On the institutional side, asset managers will increasingly be expected to share their knowledge and thought leadership with their investing partners, she said.

“It’s not enough to give an investment mandate any more, [institutional clients] also want to be given some thought leadership… they want more access to fundamental research,” she said.

Reflecting on the deal that places Franklin Templeton among the largest asset managers in the world by size with $1.5 trillion, Johnson recalled to the timing of the closing in light of the COVID-19 pandemic.

“There’s nothing like announcing the largest acquisition in asset management and then suddenly shifting to a virtual environment to do the close. That’s been interesting,” she said.
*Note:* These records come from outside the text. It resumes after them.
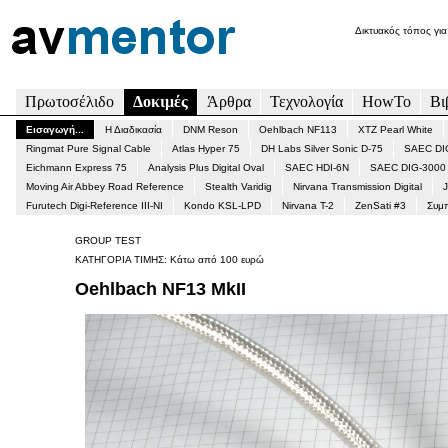
Δικτυακός τόπος για
Πρωτοσέλιδο
Δοκιμές
Άρθρα
Τεχνολογία
HowTo
Βι
Εισαγωγή...
Η Διαδικασία
DNM Reson
Οehlbach NF113
XTZ Pearl White
Ringmat Pure Signal Cable
Atlas Hyper 75
DH Labs Silver Sonic D-75
SAEC DI
Eichmann Express 75
Analysis Plus Digital Oval
SAEC HDI-6N
SAEC DIG-3000
Moving Air Abbey Road Reference
Stealth Varidig
Nirvana Transmission Digital
J
Furutech Digi-Reference III-ΝΙ
Kondo KSL-LPD
Nirvana T-2
ZenSati #3
Συμ
GROUP TEST
ΚΑΤΗΓΟΡΙΑ ΤΙΜΗΣ: Κάτω από 100 ευρώ
Oehlbach NF13 MkII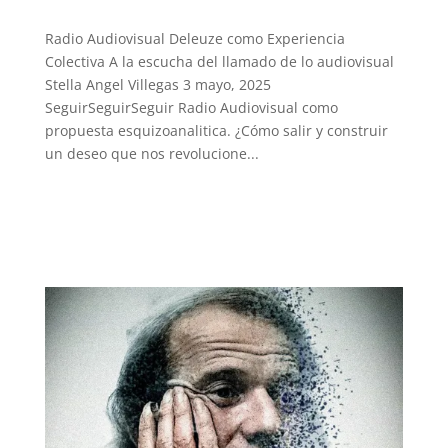
Radio Audiovisual Deleuze como Experiencia
Colectiva A la escucha del llamado de lo audiovisual
Stella Angel Villegas 3 mayo, 2025
SeguirSeguirSeguir Radio Audiovisual como
propuesta esquizoanalitica. ¿Cómo salir y construir
un deseo que nos revolucione...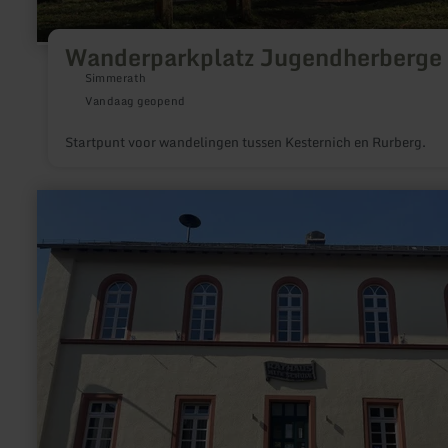
Wanderparkplatz Jugendherberge
Simmerath
Vandaag geopend
Startpunt voor wandelingen tussen Kesternich en Rurberg.
meer
informatie
over:
Toeristische
informatie
Lutzerath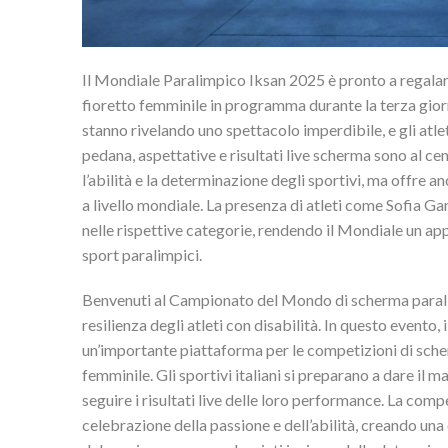
Il Mondiale Paralimpico Iksan 2025 è pronto a regalar
fioretto femminile in programma durante la terza gior
stanno rivelando uno spettacolo imperdibile, e gli atlet
pedana, aspettative e risultati live scherma sono al c
l’abilità e la determinazione degli sportivi, ma offre
a livello mondiale. La presenza di atleti come Sofia 
nelle rispettive categorie, rendendo il Mondiale un a
sport paralimpici.
Benvenuti al Campionato del Mondo di scherma paralim
resilienza degli atleti con disabilità. In questo event
un’importante piattaforma per le competizioni di scherm
femminile. Gli sportivi italiani si preparano a dare il
seguire i risultati live delle loro performance. La co
celebrazione della passione e dell’abilità, creando una 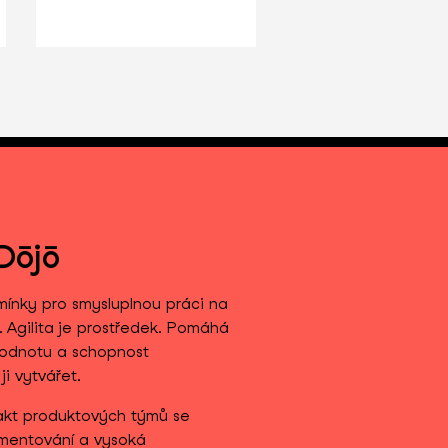
Dōjō
dmínky pro smysluplnou práci na
 Agilita je prostředek. Pomáhá
hodnotu a schopnost
i vytvářet.
takt produktových týmů se
imentování a vysoká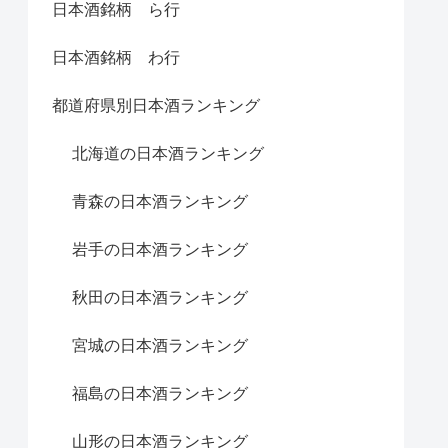
日本酒銘柄 ら行
日本酒銘柄 わ行
都道府県別日本酒ランキング
北海道の日本酒ランキング
青森の日本酒ランキング
岩手の日本酒ランキング
秋田の日本酒ランキング
宮城の日本酒ランキング
福島の日本酒ランキング
山形の日本酒ランキング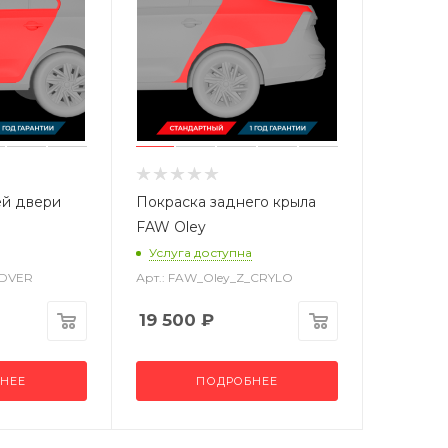
ей двери
Покраска заднего крыла
FAW Oley
Услуга доступна
_DVER
Арт.: FAW_Oley_Z_CRYLO
19 500
₽
НЕЕ
ПОДРОБНЕЕ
Smith is head of content and managing editor of Professional Planner and Investment Magazine.
One comment on “Advisers to lean more on asset managers: Franklin Templeton CEO”
  1. Avatar Jeremy Wright

    Jenny Johnson makes a valid point, which may be contrary to many viewpoints in Australia, in that, you cannot be all things to all clients, provide extensive and professional services and expect your clients to pay top dollar for it, in a world where cost cutting, through necessity, has become the norm.

    Conflicted and outrage, will be heard from Australia, that a 1.5 Trillion dollar Fund Manager would utter such blasphemy, yet she is 100 percent right.
    Actual dollar incentives can be seen as a conflict, though providing the necessary tools to make the provision of advice, easier and more cost effective, makes total sense.

    Fund Managers understand that without advisers, the Financial services Industry cannot grow and people who wish to get advice, do not trust robo advice, unless there is a human involvement.

    Australians are being costed out of advice due to the compliance burden and with only 20 percent able to afford it, there is something very wrong with the current Australian system.